TASK DETAILS: Please render the text of all the entries below as a numbered list, one line per item, skipping blank lines. Leave the pictures out of your answer.

(Collected data entries)
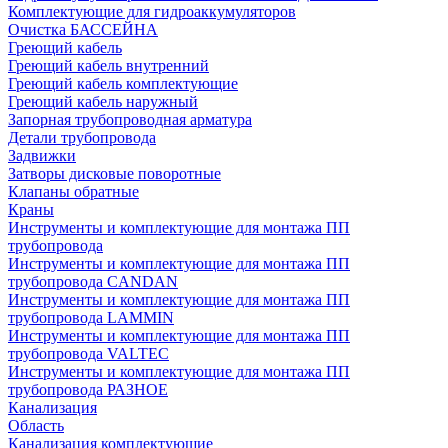
Комплектующие для гидроаккумуляторов
Очистка БАССЕЙНА
Греющий кабель
Греющий кабель внутренний
Греющий кабель комплектующие
Греющий кабель наружный
Запорная трубопроводная арматура
Детали трубопровода
Задвижки
Затворы дисковые поворотные
Клапаны обратные
Краны
Инструменты и комплектующие для монтажа ПП
трубопровода
Инструменты и комплектующие для монтажа ПП
трубопровода CANDAN
Инструменты и комплектующие для монтажа ПП
трубопровода LAMMIN
Инструменты и комплектующие для монтажа ПП
трубопровода VALTEC
Инструменты и комплектующие для монтажа ПП
трубопровода РАЗНОЕ
Канализация
Область
Канализация комплектующие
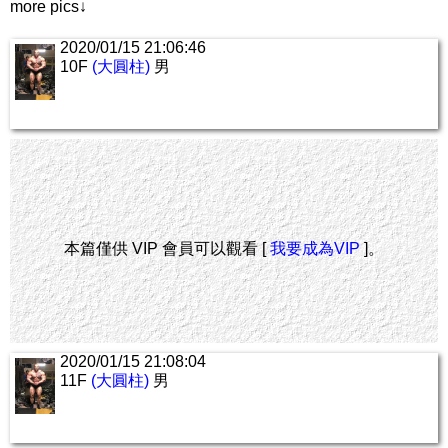
more pics↓
2020/01/15 21:06:46
10F
(大圓柱)
男
本篇僅供 VIP 會員可以觀看 [
我要成為VIP
]。
2020/01/15 21:08:04
11F
(大圓柱)
男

SOLUTION TO THIS TASK:
1. Комплектующие для гидроаккумуляторов
2. Очистка БАССЕЙНА
3. Греющий кабель
4. Греющий кабель внутренний
5. Греющий кабель комплектующие
6. Греющий кабель наружный
7. Запорная трубопроводная арматура
8. Детали трубопровода
9. Задвижки
10. Затворы дисковые поворотные
11. Клапаны обратные
12. Краны
13. Инструменты и комплектующие для монтажа ПП
14. трубопровода
15. Инструменты и комплектующие для монтажа ПП
16. трубопровода CANDAN
17. Инструменты и комплектующие для монтажа ПП
18. трубопровода LAMMIN
19. Инструменты и комплектующие для монтажа ПП
20. трубопровода VALTEC
21. Инструменты и комплектующие для монтажа ПП
22. трубопровода РАЗНОЕ
23. Канализация
24. Область
25. Канализация комплектующие
26. more pics↓
27. 2020/01/15 21:06:46
28. 10F
29. (大圓柱)
30. 男
31. 本篇僅供 VIP 會員可以觀看 [
32. 我要成為VIP
33. ]。
34. 2020/01/15 21:08:04
35. 11F
36. (大圓柱)
37. 男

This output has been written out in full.